異色の“闘うドクター”と呼ばれた男の今 格闘家&医師の二足の草鞋を実現できた理由
2つの道を進むことで「苦労したというより助けられた」
――いきなり日本2位の選手に勝ったのは凄い。
【注目】育成とその先の未来へ 野球少年・少女、保護者や指導者が知りたい現場の今を発信、野球育成解決サイト「First Pitch」はこちら
「種目は総合格闘技。競技を始めて2年くらいで勝ったおかげで注目してもらえました。そのあと初めて出たキックボクシングの大会で日本一になり、その次の日からプロ選手となりました」
――医師を目指しながらも、在学中の2006年に「R.I.S.E.」でプロデビュー。当時はどんな生活を送っていたのですか。
「どのジムもそうですが、プロは基本的に昼間に練習しています。僕の場合は学校があるので夜にジムに通うのですが、周りには一般会員さんしかいなかった。プロは全然いなかったので、試行錯誤して練習していました」
――最後に試合に出場したのは2012年ですが、実はまだ引退していない。
「仕事が落ち着いたら出たいですね。自分のチームを持っていたり、普段からチャンピオンの子たちとスパーリングしたりしているので、コンディションさえ作ることができれば昔以上に強いのではないかなと思っています」
――現在は所属ジムのクロスポイント吉祥寺で日菜太選手の、ジムの外ではKrushライト級王者になった瓦田脩二選手のトレーナーをしつつ、一緒に練習もこなされています。

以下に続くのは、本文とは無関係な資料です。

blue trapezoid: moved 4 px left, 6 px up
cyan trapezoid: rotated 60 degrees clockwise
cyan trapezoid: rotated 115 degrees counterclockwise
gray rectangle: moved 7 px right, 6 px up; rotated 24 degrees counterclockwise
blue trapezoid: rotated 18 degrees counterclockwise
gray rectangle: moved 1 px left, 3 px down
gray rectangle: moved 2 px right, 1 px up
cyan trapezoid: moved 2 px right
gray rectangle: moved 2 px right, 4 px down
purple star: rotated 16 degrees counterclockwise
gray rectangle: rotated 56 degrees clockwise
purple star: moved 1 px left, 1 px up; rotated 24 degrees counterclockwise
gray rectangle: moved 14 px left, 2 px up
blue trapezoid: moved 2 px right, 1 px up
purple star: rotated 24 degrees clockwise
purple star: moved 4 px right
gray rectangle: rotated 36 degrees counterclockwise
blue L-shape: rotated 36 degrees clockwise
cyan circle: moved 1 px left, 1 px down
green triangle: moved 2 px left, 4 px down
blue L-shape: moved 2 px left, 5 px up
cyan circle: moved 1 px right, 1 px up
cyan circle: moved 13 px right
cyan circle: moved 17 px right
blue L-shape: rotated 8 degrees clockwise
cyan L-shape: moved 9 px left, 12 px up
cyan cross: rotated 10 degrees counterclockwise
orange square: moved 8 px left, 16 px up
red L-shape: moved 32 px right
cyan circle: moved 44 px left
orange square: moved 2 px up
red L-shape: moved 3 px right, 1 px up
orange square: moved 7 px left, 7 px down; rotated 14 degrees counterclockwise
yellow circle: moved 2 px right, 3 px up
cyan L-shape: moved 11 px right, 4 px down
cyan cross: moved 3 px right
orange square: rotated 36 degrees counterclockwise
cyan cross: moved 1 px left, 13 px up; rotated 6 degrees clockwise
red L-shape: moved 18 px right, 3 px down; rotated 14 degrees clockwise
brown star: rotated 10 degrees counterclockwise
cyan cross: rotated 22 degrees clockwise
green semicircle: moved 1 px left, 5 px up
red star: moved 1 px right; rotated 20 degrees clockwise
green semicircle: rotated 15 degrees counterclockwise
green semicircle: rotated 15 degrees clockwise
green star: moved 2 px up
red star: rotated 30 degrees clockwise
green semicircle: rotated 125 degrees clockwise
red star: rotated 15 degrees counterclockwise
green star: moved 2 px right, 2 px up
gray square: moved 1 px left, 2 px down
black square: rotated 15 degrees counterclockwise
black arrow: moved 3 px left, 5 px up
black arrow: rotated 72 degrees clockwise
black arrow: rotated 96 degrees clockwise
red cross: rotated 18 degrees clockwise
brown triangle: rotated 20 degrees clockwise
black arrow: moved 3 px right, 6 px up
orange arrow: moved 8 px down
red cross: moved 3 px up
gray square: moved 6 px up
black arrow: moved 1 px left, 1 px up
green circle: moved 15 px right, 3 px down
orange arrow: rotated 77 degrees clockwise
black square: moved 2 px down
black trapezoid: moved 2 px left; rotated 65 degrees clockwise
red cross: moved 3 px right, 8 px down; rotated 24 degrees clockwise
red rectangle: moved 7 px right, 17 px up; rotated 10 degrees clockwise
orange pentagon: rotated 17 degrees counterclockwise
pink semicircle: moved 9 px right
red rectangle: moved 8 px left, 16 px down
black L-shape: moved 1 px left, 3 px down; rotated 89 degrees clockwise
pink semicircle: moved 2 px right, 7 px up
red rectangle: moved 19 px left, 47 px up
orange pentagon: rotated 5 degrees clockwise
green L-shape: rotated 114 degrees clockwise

「夕方まで産業医として勤務して、その足でジムに行って、チャンピオンとスパーリングして帰ります。チャンピオンは強くてスパーリング相手がなかなかいないので、よく駆り出されています。今でも強いと思いますよ(笑)」
――医師と格闘家、2つのことを同時にやるのは難しくなかったのでしょうか。
「よく聞かれるのですが、個人的にはこの2つがなければ上手くいかなかったと思っています。プライベートが充実しているから仕事も頑張れるし、逆もそう。満足と納得があり、苦労したというより助けられました。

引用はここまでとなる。